Formal Certification of Code-Based Cryptographic Proofs
As cryptographic proofs have become essentially unverifiable, cryptographers have argued in favor of developing techniques that help tame the complexity of their proofs. The game-based approach is a popular method in which proofs are structured as sequences of games and in which proof steps establish the validity of transitions between successive games. Game-based proofs can be rigorously formalized by taking a code-centric view of games as probabilistic programs and relying on programming language theory to justify proof steps.
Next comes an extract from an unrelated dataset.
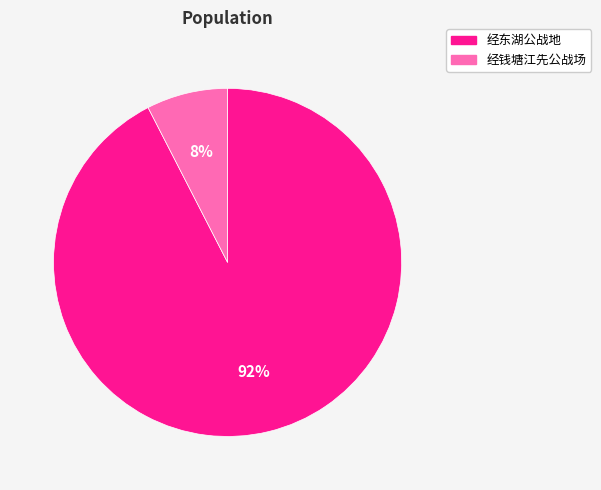

To the nearest percent, what is the combined percentage of 经钱塘江先公战场 and 经东湖公战地?

100%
While this code-based view contributes to formalize the security statements precisely and to carry out proofs systematically, typical proofs are so long and involved that formal verification is necessary to achieve a high degree of confidence. We present CertiCrypt, a framework that enables the machine-checked construction and verification of game-based proofs. CertiCrypt is built upon the general-purpose proof assistant Coq, and draws on many areas, including probability and complexity theory, algebra, and semantics of programming languages. The framework provides certified tools to reason about the equivalence of probabilistic programs, including a relational Hoare logic, a theory of observational equivalence, verified program transformations, and ad-hoc techniques such as reasoning about failure events. We demonstrate the usefulness of CertiCrypt through various examples, including proofs of the security of OAEP against adaptive chosen-ciphertext attacks (with a bound that improves upon previously published results) and of the existential unforgeability of FDH signatures. Our work constitutes a first yet significant step towards Halevi’s ambitious program of providing tool support for cryptographic proofs.